§ WORK INSTRUCTION 1
In the health care post, what did the friend's doctors initially think about her chemotherapy?
§ WORK INSTRUCTION 2
Please continue the health care post from its last line.

§ DOCUMENT PASSAGE
━━━━━━━━━━

Tuesday, April 14, 2009

More On Health Care

From the New York Times Editorial page this past weekend:

Other than dealing with the economic crisis, health care reform is the most essential item on the Congressional agenda. It is imperative to lower the cost of health care, improve its quality, and cover tens of millions of uninsured Americans.

And a somewhat related anecdote from Arnold Kling (via Megan McArdle):

My oldest daughter is in her mid-twenties. She has a friend the same age who was stricken with cancer last year. She was treated with chemotherapy, Initially, the doctors thought this had worked, but now the cancer is back. My guess is that her prospects at this point are rather frightening.

That ends the anecdote. What follows is my imagination.

Imagine it were my daughter. What would be my attitude? I imagine that I would be walking into the oncologist saying, "Look. There has to be something you can try. I don't know whether it's bone marrow transplants or stem cells or some clinical trial somewhere. But we can't just sit here and watch her die. Either you give us something that has a chance of working, or we'll find another oncologist who will."

━━━━━━━━━━

§ DATASET
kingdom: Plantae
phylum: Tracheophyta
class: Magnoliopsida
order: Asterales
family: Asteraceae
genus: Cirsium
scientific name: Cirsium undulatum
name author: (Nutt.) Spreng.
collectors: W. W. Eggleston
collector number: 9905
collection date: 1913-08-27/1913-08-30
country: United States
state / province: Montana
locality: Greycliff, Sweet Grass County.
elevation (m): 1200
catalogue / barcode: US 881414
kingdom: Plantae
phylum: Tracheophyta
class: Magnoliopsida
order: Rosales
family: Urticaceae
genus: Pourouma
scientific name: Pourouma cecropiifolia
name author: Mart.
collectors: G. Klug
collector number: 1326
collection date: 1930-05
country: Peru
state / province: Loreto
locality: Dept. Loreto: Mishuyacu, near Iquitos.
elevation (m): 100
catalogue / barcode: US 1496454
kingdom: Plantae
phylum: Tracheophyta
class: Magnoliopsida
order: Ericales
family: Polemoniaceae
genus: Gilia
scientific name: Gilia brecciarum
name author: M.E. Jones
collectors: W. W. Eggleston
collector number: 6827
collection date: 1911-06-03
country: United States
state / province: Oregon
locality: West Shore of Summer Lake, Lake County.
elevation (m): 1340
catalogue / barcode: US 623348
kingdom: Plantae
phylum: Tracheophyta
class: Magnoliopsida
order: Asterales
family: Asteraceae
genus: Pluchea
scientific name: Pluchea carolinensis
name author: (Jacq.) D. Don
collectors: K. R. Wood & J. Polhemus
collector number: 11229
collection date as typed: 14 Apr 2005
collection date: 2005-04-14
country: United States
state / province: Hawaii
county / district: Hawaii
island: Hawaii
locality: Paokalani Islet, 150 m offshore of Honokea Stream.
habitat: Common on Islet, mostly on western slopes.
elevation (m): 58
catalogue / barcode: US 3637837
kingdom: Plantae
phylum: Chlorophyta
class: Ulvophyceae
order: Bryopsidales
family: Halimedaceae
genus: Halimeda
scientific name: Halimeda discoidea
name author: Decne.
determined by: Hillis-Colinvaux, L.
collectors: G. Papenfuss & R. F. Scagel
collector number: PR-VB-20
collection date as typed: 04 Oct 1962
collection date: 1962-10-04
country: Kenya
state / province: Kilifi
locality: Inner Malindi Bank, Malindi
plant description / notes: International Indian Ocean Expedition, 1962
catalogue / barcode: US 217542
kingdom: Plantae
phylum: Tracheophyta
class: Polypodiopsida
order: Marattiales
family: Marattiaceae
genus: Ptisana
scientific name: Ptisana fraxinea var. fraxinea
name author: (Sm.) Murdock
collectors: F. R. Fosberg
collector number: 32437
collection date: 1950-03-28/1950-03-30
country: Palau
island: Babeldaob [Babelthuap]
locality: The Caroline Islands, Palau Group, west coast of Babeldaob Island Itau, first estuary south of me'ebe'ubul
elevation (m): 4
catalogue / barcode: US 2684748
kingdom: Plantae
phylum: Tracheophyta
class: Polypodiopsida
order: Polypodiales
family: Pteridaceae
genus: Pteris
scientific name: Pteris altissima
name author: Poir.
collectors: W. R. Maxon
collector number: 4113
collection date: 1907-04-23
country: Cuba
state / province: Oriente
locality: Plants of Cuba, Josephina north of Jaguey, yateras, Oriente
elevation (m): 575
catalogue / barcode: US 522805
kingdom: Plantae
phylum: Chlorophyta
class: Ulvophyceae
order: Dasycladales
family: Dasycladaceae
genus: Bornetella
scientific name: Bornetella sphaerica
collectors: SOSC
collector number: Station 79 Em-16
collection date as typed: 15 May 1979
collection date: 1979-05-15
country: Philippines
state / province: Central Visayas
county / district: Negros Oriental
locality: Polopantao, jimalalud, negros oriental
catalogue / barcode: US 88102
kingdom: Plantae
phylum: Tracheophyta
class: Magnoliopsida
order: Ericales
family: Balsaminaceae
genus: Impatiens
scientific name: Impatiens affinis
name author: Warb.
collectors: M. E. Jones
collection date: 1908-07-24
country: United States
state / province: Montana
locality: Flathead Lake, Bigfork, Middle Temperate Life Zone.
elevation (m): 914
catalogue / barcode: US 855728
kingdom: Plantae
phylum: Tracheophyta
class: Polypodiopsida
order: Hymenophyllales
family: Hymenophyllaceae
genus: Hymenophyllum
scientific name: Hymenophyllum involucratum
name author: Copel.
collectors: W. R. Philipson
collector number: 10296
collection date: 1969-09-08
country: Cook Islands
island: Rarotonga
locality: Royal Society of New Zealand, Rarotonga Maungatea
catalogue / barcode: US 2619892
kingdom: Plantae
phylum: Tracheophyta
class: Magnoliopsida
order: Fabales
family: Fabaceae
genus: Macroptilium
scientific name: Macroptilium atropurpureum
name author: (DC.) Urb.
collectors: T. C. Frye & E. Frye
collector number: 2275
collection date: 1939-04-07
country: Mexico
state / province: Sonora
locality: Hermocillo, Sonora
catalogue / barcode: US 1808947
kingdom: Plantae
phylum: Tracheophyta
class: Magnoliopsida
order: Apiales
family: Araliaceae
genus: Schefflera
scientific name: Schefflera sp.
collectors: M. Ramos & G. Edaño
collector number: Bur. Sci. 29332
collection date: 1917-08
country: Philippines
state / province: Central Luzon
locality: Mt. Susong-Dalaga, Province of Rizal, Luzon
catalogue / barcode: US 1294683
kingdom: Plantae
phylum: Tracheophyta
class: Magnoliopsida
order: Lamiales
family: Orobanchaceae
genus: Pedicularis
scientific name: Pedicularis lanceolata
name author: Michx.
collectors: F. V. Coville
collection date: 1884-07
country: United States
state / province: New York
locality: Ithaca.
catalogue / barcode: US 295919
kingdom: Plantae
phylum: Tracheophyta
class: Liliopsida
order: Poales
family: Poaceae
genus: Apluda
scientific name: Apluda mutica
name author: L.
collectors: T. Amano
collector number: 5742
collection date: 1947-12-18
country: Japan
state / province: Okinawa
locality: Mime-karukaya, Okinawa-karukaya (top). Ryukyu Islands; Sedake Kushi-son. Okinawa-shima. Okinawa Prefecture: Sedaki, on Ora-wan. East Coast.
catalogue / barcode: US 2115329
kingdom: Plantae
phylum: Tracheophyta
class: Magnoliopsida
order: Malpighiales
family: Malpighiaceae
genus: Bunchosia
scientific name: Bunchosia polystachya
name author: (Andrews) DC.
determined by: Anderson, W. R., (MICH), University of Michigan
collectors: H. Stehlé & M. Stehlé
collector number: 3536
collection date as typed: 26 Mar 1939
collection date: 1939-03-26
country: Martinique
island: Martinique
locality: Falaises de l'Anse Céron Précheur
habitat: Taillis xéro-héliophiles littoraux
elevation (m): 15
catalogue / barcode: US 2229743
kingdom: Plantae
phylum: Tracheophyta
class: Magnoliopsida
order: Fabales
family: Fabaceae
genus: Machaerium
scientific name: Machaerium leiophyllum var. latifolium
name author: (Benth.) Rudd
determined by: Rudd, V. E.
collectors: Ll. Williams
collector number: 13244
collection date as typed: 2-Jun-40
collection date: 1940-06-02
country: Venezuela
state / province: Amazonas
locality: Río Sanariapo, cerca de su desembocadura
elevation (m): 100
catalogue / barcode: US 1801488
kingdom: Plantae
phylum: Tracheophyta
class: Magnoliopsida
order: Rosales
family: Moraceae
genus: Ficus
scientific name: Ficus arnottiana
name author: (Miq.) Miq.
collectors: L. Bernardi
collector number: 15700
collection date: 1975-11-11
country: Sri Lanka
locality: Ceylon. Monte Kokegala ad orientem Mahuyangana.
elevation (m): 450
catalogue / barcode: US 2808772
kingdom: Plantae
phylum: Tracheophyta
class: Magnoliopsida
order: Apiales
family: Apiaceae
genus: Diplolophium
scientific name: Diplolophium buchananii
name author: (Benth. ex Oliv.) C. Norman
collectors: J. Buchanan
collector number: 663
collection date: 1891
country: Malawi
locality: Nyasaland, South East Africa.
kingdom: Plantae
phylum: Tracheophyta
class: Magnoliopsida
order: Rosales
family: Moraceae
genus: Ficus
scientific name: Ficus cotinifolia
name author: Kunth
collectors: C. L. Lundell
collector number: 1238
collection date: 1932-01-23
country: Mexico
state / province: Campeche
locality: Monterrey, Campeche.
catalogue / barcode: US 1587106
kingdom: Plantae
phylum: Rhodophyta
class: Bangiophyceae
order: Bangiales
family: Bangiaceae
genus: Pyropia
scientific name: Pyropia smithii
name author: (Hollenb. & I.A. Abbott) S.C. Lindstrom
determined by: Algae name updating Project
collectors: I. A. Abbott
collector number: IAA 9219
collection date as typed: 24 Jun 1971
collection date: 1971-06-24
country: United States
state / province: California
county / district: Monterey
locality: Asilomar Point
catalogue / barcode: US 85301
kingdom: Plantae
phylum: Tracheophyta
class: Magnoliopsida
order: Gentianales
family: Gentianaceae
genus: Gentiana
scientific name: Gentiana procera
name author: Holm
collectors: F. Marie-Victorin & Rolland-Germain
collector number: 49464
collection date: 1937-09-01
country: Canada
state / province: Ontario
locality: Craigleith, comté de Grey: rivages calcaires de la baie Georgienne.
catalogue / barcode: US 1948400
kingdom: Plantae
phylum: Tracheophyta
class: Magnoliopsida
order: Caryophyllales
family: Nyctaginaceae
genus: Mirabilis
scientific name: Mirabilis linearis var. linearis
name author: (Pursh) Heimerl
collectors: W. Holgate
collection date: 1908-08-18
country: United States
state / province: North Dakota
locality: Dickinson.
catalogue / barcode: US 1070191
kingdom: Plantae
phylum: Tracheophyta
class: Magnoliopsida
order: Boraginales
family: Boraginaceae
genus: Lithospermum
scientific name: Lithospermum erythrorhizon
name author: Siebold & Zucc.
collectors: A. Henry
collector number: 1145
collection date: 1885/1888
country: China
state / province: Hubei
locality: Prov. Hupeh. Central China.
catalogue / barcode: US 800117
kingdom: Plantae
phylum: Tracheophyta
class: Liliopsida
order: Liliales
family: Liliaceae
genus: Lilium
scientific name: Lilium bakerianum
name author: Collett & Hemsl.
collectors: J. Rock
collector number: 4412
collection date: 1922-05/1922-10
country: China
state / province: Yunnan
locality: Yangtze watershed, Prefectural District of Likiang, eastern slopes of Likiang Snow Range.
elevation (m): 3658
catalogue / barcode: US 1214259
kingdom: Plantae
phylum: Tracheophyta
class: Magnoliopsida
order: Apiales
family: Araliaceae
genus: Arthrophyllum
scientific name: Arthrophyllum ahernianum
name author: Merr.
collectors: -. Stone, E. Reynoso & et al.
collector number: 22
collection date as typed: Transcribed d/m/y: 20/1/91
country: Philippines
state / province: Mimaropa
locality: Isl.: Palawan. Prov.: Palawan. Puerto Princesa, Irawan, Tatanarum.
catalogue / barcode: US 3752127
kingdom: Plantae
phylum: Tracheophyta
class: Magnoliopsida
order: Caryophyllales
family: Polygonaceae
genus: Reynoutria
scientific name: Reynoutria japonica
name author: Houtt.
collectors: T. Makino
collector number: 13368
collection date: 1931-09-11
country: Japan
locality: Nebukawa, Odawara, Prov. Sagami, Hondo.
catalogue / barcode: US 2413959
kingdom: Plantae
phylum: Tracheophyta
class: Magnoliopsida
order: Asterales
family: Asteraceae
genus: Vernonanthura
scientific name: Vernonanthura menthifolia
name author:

━━━━━━━━━━

§ EXPECTED OUTPUT 1
They initially thought the chemotherapy had worked.

§ EXPECTED OUTPUT 2
Next, imagine that the best hope is a treatment that costs $100,000 and offers a chance of success of 1 in 200. Would I want her to get that treatment? Absolutely.

But look at the issue from a rational, bureaucratic perspective. You have to treat 200 patients at a cost of $100,000 each in order to save one life, for a cost per life saved of $20 million. Is that what a rational bureaucracy would do?

A rational bureaucracy would not even tell the family about this treatment option. But I think that in the American culture regarding medicine, I would find out about it.

This semi-anecdote says nothing about free-market medicine vs. government health care. In my mind, free-market medicine is more likely to result in the treatment being attempted, but that is not necessarily an argument for or against free-market medicine.


While there are certainly inefficiencies in our current health care system, you'd have to live in a fantasy land to think there's an easy way to provide better coverage to more people at a lesser cost. The fact is that health care is expensive, quality health care costs more, and modern, high-tech, experimental treatments are even more so. Any bureaucracy, be it a big insurance company or a federal agency charged with health care spending faces the task of managing costs and no bureaucrat or third party is ever going to put the same value on the life of your family members as you do. Kling says this isn't an argument in favor of free market medicine, but isn't it? Or at the very least, isn't it an argument in favor of more choice for individuals, not less?